?????
It's a bit off topic, but I'm curious, in what way is the normalized euclidean distance search incompatible? I have a "DistanceFunction" interface that allows other distance metrics to be implemented. It should even be just fine with the scaling of different dimensions changing over time (it just makes the tree splits slightly less optimal, but not a big deal generally).
Is it fine to call setWeights() before getting a nearest neighbors list, then using setWeights() again to return to the original weighting?
I was hoping to implement an anti-surfer gun with custom dimension weights.. but just to use those weights at getKNN time.
Yep, that should work just fine.
(Note, the newer version of the tree doesn't have the "setWeights()" thing but it would be trivial to include inside a "DistanceFunction" implementation.)
Thanks for the info! Replacing the wiki version of your tree for the bitbucket one is one of the very next things I'm doing. I need that iterator now, because I'm occasionally culling too many neighbors via displacement vector, leaving me with too-sparse data. The ability to fetch more will be invaluable!
A faster way of doing this would probably be to have two different trees, one with weights of one type and another with weights of another type. This will ensure that your tree splits are more optimal, and you can use completely different dimensions as well without a slowdown.
Interesting idea! If I can spare the cycles, that would be interesting to do. Are there segmentations that are useful against adaptive movements but utterly superfluous against non-adaptive movements? (other than data age?) Vice versa?
I'm unsure if that would be faster really. Since these trees are generated on-the-fly without rebalancing, it's not like they're hugely optimal in the first place. I doubt the overhead of changing the weighting would be much compared to how non-optimal it is in the first place. Additionally two trees could be worse from the perspective of on-CPU caches. IMO it's worth trying both ways and benchmarking.
If balancing the tree means better performance, would the end of a round (after death or victory) be a good time to balance the tree, or would it even make a difference in terms of performance during the match? I suppose it all depends on how hard one's bot is pushing up against the edge of the time slice it's allowed.
The end of the round probably would be a good time yes, though I've never really tried it. The re-balancing would take longer each round though, so it may make sense to only do that for the first few rounds of battle. As the number of rounds increases there would be diminishing returns to constantly re-balancing anyway.
The first few rounds makes sense.. Relatively quickly your dimension balancing should conform to the movement pattern of the enemy, and later rounds probably wouldn't shift the balance dramatically.
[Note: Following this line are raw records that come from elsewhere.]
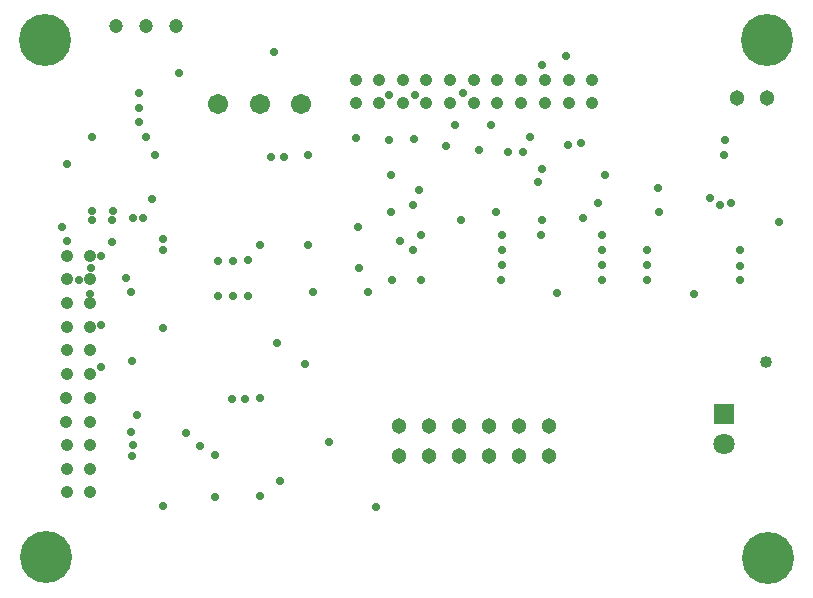
<source format=gbs>
G04*
G04 #@! TF.GenerationSoftware,Altium Limited,Altium Designer,19.1.7 (138)*
G04*
G04 Layer_Color=16711833*
%FSLAX25Y25*%
%MOIN*%
G70*
G01*
G75*
%ADD35C,0.05131*%
%ADD36C,0.06706*%
%ADD37C,0.04200*%
%ADD38C,0.07099*%
%ADD39R,0.07099X0.07099*%
%ADD40C,0.04737*%
%ADD41C,0.17335*%
%ADD42C,0.02800*%
%ADD61C,0.04000*%
D35*
X191200Y46500D02*
D03*
Y56500D02*
D03*
X181200D02*
D03*
Y46500D02*
D03*
X171200D02*
D03*
Y56500D02*
D03*
X161200D02*
D03*
Y46500D02*
D03*
X151200D02*
D03*
Y56500D02*
D03*
X141200D02*
D03*
Y46500D02*
D03*
X254100Y165900D02*
D03*
X264100D02*
D03*
D36*
X81000Y163700D02*
D03*
X94800D02*
D03*
X108600D02*
D03*
D37*
X205700Y171900D02*
D03*
X197800D02*
D03*
X182000D02*
D03*
X189900D02*
D03*
X174100D02*
D03*
X166200D02*
D03*
X150400Y172000D02*
D03*
X158300D02*
D03*
X142500Y171900D02*
D03*
X134600D02*
D03*
X126900D02*
D03*
Y164100D02*
D03*
X134600D02*
D03*
X142500D02*
D03*
X158300Y164200D02*
D03*
X150400D02*
D03*
X166200Y164100D02*
D03*
X174100D02*
D03*
X189900D02*
D03*
X182000D02*
D03*
X197800D02*
D03*
X205700D02*
D03*
X38300Y113300D02*
D03*
Y105400D02*
D03*
Y89600D02*
D03*
Y97500D02*
D03*
Y81700D02*
D03*
Y73800D02*
D03*
X38200Y58000D02*
D03*
Y65900D02*
D03*
X38300Y50100D02*
D03*
Y42200D02*
D03*
Y34500D02*
D03*
X30500D02*
D03*
Y42200D02*
D03*
Y50100D02*
D03*
X30400Y65900D02*
D03*
Y58000D02*
D03*
X30500Y73800D02*
D03*
Y81700D02*
D03*
Y97500D02*
D03*
Y89600D02*
D03*
Y105400D02*
D03*
Y113300D02*
D03*
D38*
X249500Y50500D02*
D03*
D39*
Y60500D02*
D03*
D40*
X47000Y189700D02*
D03*
X57000D02*
D03*
X67000D02*
D03*
D41*
X23400Y185200D02*
D03*
X264100D02*
D03*
X23500Y12800D02*
D03*
X264200Y12600D02*
D03*
D42*
X54500Y167500D02*
D03*
Y162500D02*
D03*
Y158000D02*
D03*
X81000Y111500D02*
D03*
Y100000D02*
D03*
X85500Y65500D02*
D03*
X86000Y111500D02*
D03*
Y100000D02*
D03*
X90000Y65500D02*
D03*
X91000Y112000D02*
D03*
Y100000D02*
D03*
X95000Y66000D02*
D03*
X138500Y127745D02*
D03*
Y140245D02*
D03*
X138000Y166745D02*
D03*
X160000Y156745D02*
D03*
X209000Y110245D02*
D03*
X141500Y118245D02*
D03*
X224000Y110245D02*
D03*
X255000Y109745D02*
D03*
Y105245D02*
D03*
X224000D02*
D03*
X209000Y105245D02*
D03*
X209000Y115245D02*
D03*
X175500D02*
D03*
X128000Y109245D02*
D03*
X127500Y122745D02*
D03*
X139000Y105245D02*
D03*
X131000Y101245D02*
D03*
X111000Y146745D02*
D03*
X103000Y146245D02*
D03*
X98500D02*
D03*
X68000Y174245D02*
D03*
X100772Y84017D02*
D03*
X239546Y100428D02*
D03*
X193972Y100774D02*
D03*
X111000Y116745D02*
D03*
X95000D02*
D03*
X252000Y130745D02*
D03*
X250000Y151745D02*
D03*
X30700Y143945D02*
D03*
X157000Y149745D02*
D03*
X126854Y152391D02*
D03*
X138000Y151745D02*
D03*
X148500Y120245D02*
D03*
X146000Y130245D02*
D03*
X148000Y135245D02*
D03*
X146311Y152245D02*
D03*
X173500Y127745D02*
D03*
X162500Y167656D02*
D03*
X187500Y137745D02*
D03*
X177500Y147745D02*
D03*
X172000Y156745D02*
D03*
X202500Y125745D02*
D03*
X210000Y140245D02*
D03*
X42000Y76045D02*
D03*
X39000Y152745D02*
D03*
X57000D02*
D03*
X60000Y146745D02*
D03*
X112500Y101245D02*
D03*
X62500Y29745D02*
D03*
X52300Y46545D02*
D03*
X80000Y46745D02*
D03*
X39000Y125245D02*
D03*
X42100Y113345D02*
D03*
X56000Y125745D02*
D03*
X62500Y89245D02*
D03*
X42000Y90245D02*
D03*
X45764Y117745D02*
D03*
X34500Y105245D02*
D03*
X38300Y100545D02*
D03*
X52000Y101245D02*
D03*
X50146Y105891D02*
D03*
X62500Y118745D02*
D03*
X39000Y128245D02*
D03*
X46000D02*
D03*
X52129Y78116D02*
D03*
X162000Y125245D02*
D03*
X146000Y115245D02*
D03*
X148500Y105245D02*
D03*
X202000Y150745D02*
D03*
X197500Y150245D02*
D03*
X207500Y130745D02*
D03*
X209000Y120245D02*
D03*
X224000Y115245D02*
D03*
X255000D02*
D03*
X38500Y109245D02*
D03*
X54000Y60245D02*
D03*
X62500Y115245D02*
D03*
X45516Y125245D02*
D03*
X52500Y125745D02*
D03*
X167854Y148600D02*
D03*
X59000Y132245D02*
D03*
X30500Y118245D02*
D03*
X29000Y122745D02*
D03*
X175500Y120245D02*
D03*
X146500Y166745D02*
D03*
X249500Y146745D02*
D03*
X227500Y135745D02*
D03*
X99500Y181245D02*
D03*
X189000Y176745D02*
D03*
X197000Y179745D02*
D03*
X189000Y142245D02*
D03*
X182500Y147745D02*
D03*
X185000Y152745D02*
D03*
X101772Y38017D02*
D03*
X95000Y33145D02*
D03*
X110000Y77245D02*
D03*
X70200Y54345D02*
D03*
X51912Y54608D02*
D03*
X75000Y49745D02*
D03*
X52500Y50045D02*
D03*
X244900Y132545D02*
D03*
X248400Y130145D02*
D03*
X133700Y29445D02*
D03*
X118000Y51345D02*
D03*
X79900Y32945D02*
D03*
X189000Y125245D02*
D03*
X188700Y120145D02*
D03*
X175500Y110295D02*
D03*
X175300Y105245D02*
D03*
X268000Y124645D02*
D03*
X227800Y127945D02*
D03*
D61*
X263500Y78000D02*
D03*
M02*

</source>
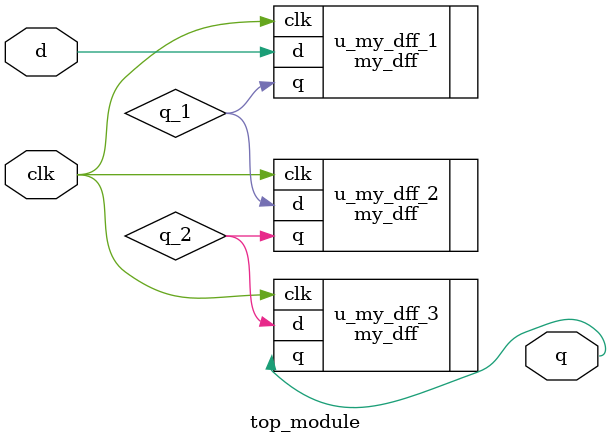
<source format=v>
module top_module ( input clk, input d, output q );
    
    wire q_1;
    wire q_2;
    
    my_dff u_my_dff_1(
        .clk(clk),
        .d(d),
        .q(q_1)
    );
    my_dff u_my_dff_2(
    	.clk(clk),
        .d(q_1),
        .q(q_2)
    );
	my_dff u_my_dff_3(
        .clk(clk),
        .d(q_2),
        .q(q)
    );
    
endmodule

</source>
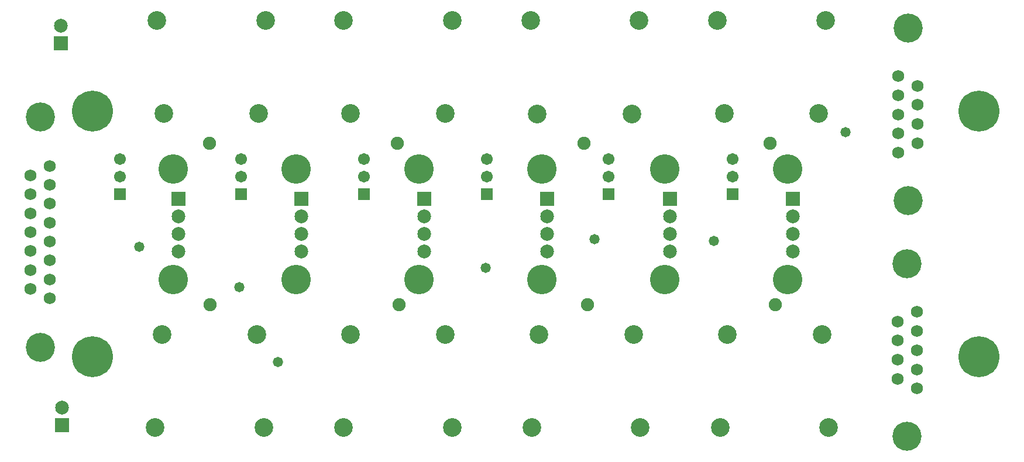
<source format=gbs>
G04*
G04 #@! TF.GenerationSoftware,Altium Limited,Altium Designer,20.0.11 (256)*
G04*
G04 Layer_Color=16711935*
%FSLAX25Y25*%
%MOIN*%
G70*
G01*
G75*
%ADD16C,0.07493*%
%ADD17C,0.10642*%
%ADD18C,0.07847*%
%ADD19R,0.07847X0.07847*%
%ADD20C,0.06800*%
%ADD21C,0.16548*%
%ADD22R,0.06706X0.06706*%
%ADD23C,0.06706*%
%ADD24C,0.16800*%
%ADD25C,0.23300*%
%ADD26C,0.05800*%
D16*
X146000Y186500D02*
D03*
X253000D02*
D03*
X359500D02*
D03*
X465500D02*
D03*
X468500Y94500D02*
D03*
X361500D02*
D03*
X254000D02*
D03*
X146500D02*
D03*
D17*
X173974Y203500D02*
D03*
X120037D02*
D03*
X177911Y256650D02*
D03*
X116100D02*
D03*
X226437Y77650D02*
D03*
X280374D02*
D03*
X222500Y24500D02*
D03*
X284311D02*
D03*
X441000Y77650D02*
D03*
X494937D02*
D03*
X437063Y24500D02*
D03*
X498874D02*
D03*
X333626Y77650D02*
D03*
X387563D02*
D03*
X329689Y24500D02*
D03*
X391500D02*
D03*
X119126Y77650D02*
D03*
X173063D02*
D03*
X115189Y24500D02*
D03*
X177000D02*
D03*
X435300Y256650D02*
D03*
X497111D02*
D03*
X439237Y203500D02*
D03*
X493174D02*
D03*
X328900Y256500D02*
D03*
X390711D02*
D03*
X332837Y203350D02*
D03*
X386774D02*
D03*
X222500Y256650D02*
D03*
X284311D02*
D03*
X226437Y203500D02*
D03*
X280374D02*
D03*
D18*
X62000Y36000D02*
D03*
X61500Y253500D02*
D03*
X478500Y125000D02*
D03*
Y135000D02*
D03*
Y145000D02*
D03*
X408500D02*
D03*
Y135000D02*
D03*
Y125000D02*
D03*
X338500Y145000D02*
D03*
Y135000D02*
D03*
Y125000D02*
D03*
X268500Y145000D02*
D03*
Y135000D02*
D03*
Y125000D02*
D03*
X198500Y145000D02*
D03*
Y135000D02*
D03*
Y125000D02*
D03*
X128500Y145000D02*
D03*
Y135000D02*
D03*
Y125000D02*
D03*
D19*
X62000Y26000D02*
D03*
X61500Y243500D02*
D03*
X478500Y155000D02*
D03*
X408500D02*
D03*
X338500D02*
D03*
X268500D02*
D03*
X198500D02*
D03*
X128500D02*
D03*
D20*
X55181Y162988D02*
D03*
Y152201D02*
D03*
Y141413D02*
D03*
Y130626D02*
D03*
Y119839D02*
D03*
Y109051D02*
D03*
X44000Y103638D02*
D03*
Y114425D02*
D03*
Y125213D02*
D03*
Y168362D02*
D03*
Y157575D02*
D03*
Y146787D02*
D03*
Y136000D02*
D03*
X55181Y173776D02*
D03*
Y98264D02*
D03*
X537910Y52335D02*
D03*
Y63240D02*
D03*
Y74146D02*
D03*
Y85051D02*
D03*
X549090Y90504D02*
D03*
Y79598D02*
D03*
Y46882D02*
D03*
Y57787D02*
D03*
Y68693D02*
D03*
X549500Y219406D02*
D03*
Y208500D02*
D03*
Y197594D02*
D03*
Y186689D02*
D03*
X538319Y181236D02*
D03*
Y192142D02*
D03*
Y224858D02*
D03*
Y213953D02*
D03*
Y203047D02*
D03*
D21*
X49591Y201610D02*
D03*
Y70390D02*
D03*
X543500Y19500D02*
D03*
Y117886D02*
D03*
X543910Y252240D02*
D03*
Y153854D02*
D03*
D22*
X444000Y157500D02*
D03*
X373500D02*
D03*
X304000D02*
D03*
X234000D02*
D03*
X164000D02*
D03*
X95000D02*
D03*
D23*
X444000Y167500D02*
D03*
Y177500D02*
D03*
X373500Y167500D02*
D03*
Y177500D02*
D03*
X304000Y167500D02*
D03*
Y177500D02*
D03*
X234000Y167500D02*
D03*
Y177500D02*
D03*
X164000Y167500D02*
D03*
Y177500D02*
D03*
X95000Y167500D02*
D03*
Y177500D02*
D03*
D24*
X475500Y109000D02*
D03*
Y172000D02*
D03*
X405500D02*
D03*
Y109000D02*
D03*
X335500Y172000D02*
D03*
Y109000D02*
D03*
X265500Y172000D02*
D03*
Y109000D02*
D03*
X195500Y172000D02*
D03*
Y109000D02*
D03*
X125500Y172000D02*
D03*
Y109000D02*
D03*
D25*
X584500Y65000D02*
D03*
Y205000D02*
D03*
X79500Y65000D02*
D03*
Y205000D02*
D03*
D26*
X163000Y104500D02*
D03*
X303500Y115500D02*
D03*
X433500Y131000D02*
D03*
X185000Y62000D02*
D03*
X508500Y193000D02*
D03*
X365500Y132000D02*
D03*
X106000Y127500D02*
D03*
M02*

</source>
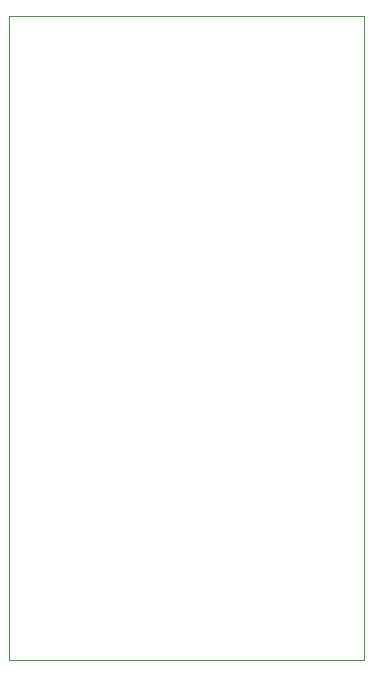
<source format=gm1>
%TF.GenerationSoftware,KiCad,Pcbnew,(5.1.12)-1*%
%TF.CreationDate,2021-12-20T11:42:42-08:00*%
%TF.ProjectId,HighPressureSensorArray,48696768-5072-4657-9373-75726553656e,rev?*%
%TF.SameCoordinates,Original*%
%TF.FileFunction,Profile,NP*%
%FSLAX46Y46*%
G04 Gerber Fmt 4.6, Leading zero omitted, Abs format (unit mm)*
G04 Created by KiCad (PCBNEW (5.1.12)-1) date 2021-12-20 11:42:42*
%MOMM*%
%LPD*%
G01*
G04 APERTURE LIST*
%TA.AperFunction,Profile*%
%ADD10C,0.050000*%
%TD*%
G04 APERTURE END LIST*
D10*
X114500000Y-41500000D02*
X116000000Y-41500000D01*
X114500000Y-96000000D02*
X114500000Y-41500000D01*
X116000000Y-96000000D02*
X114500000Y-96000000D01*
X117500000Y-41500000D02*
X116000000Y-41500000D01*
X117500000Y-96000000D02*
X116000000Y-96000000D01*
X142500000Y-41500000D02*
X144500000Y-41500000D01*
X144500000Y-96000000D02*
X144500000Y-41500000D01*
X142500000Y-96000000D02*
X144500000Y-96000000D01*
X117500000Y-41500000D02*
X142500000Y-41500000D01*
X117500000Y-96000000D02*
X142500000Y-96000000D01*
M02*

</source>
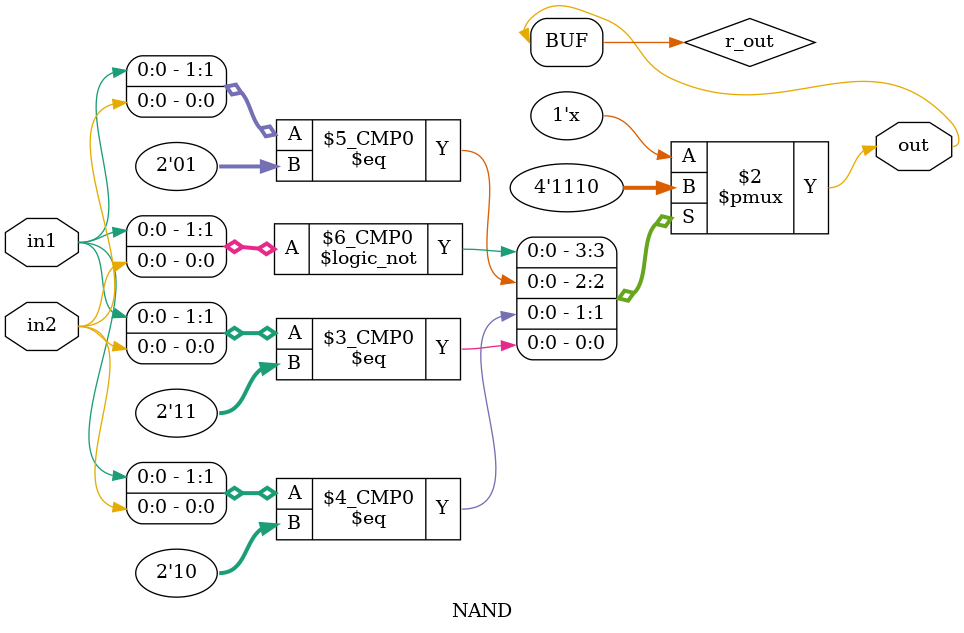
<source format=v>
module NAND(output out, input in1, in2);
  reg r_out;
  assign out = r_out;
  always@(in1, in2)
    begin
      case({in1,in2})
        2'b00: out = 1'b1;
        2'b01: out = 1'b1;
        2'b10: out = 1'b1;
        2'b11: out = 1'b0;
        default: out = 1'b0;
      endcase
    end
endmodule

</source>
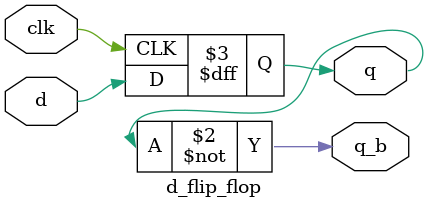
<source format=v>
module d_flip_flop (input d,clk, output reg q, output q_b);
	always @(posedge clk)
	begin
		q<=d;
	end
	assign q_b = ~q;
endmodule
</source>
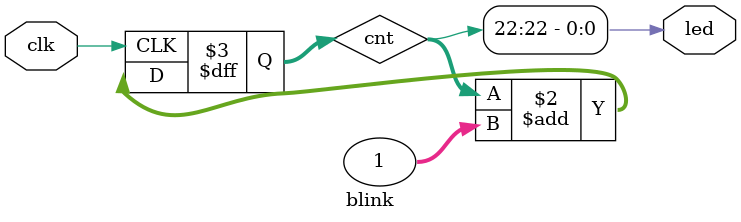
<source format=v>
module blink(input clk, output led);

reg [31:0] cnt;

always @(posedge clk) cnt <= cnt+1;

assign led = cnt[22];

endmodule

</source>
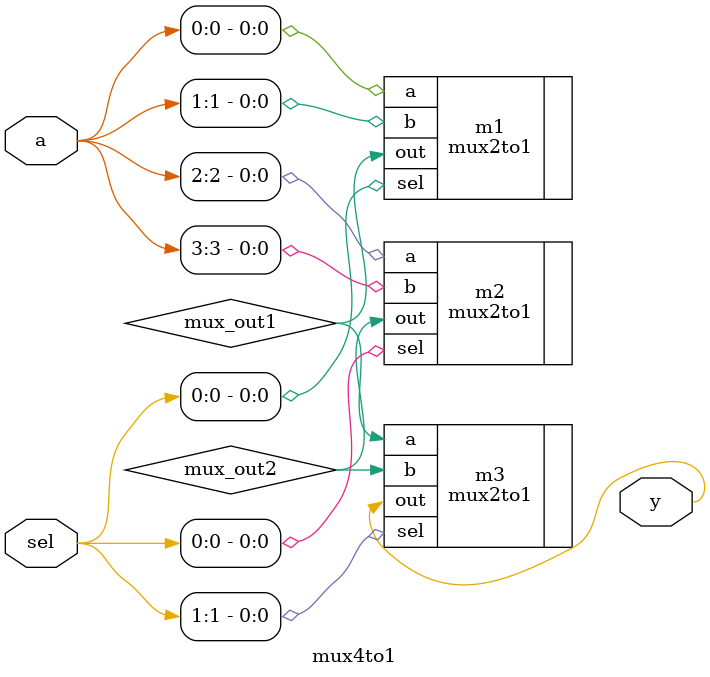
<source format=v>
`timescale 1ns / 1ps
module mux4to1 (
  input  wire [3:0] a,    // 4 inputs
  input  wire [1:0] sel,  // 2-bit select line
  output wire y           // Output
);

  wire mux_out1, mux_out2;

  // First stage of multiplexers
  mux2to1 m1 (.a(a[0]), .b(a[1]), .sel(sel[0]), .out(mux_out1));
  mux2to1 m2 (.a(a[2]), .b(a[3]), .sel(sel[0]), .out(mux_out2));

  // Second stage of multiplexer
  mux2to1 m3 (.a(mux_out1), .b(mux_out2), .sel(sel[1]), .out(y));

endmodule

</source>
The distance dimension of a bot that heavily prefers a certain orbit distances will get properly split after just a few re-balancing operations, making further balancing on that dimension a comparative waste of time I would imagine.
I´m using normalized Euclidean distance (weight = 1/stddev) with fast sampled deviation, which do change over time (k-NN for lazy people who don´t fine tune their bots).
I had the impression the changing weights were not being accounted for. My bot´s scoring dramatically decreased with the kd-tree. I suspect it is the cached coordinate limits inside each node. Or maybe I screwed up something while trying to use the library.
Changing weights is certainly intended to be accounted for, though I hadn't tested it as much as other features. I know it couldn't be the coordinate limits inside each node, because they are copying the min/max values from the points which don't change with weighting. Do you remember which version of the tree were you trying this with?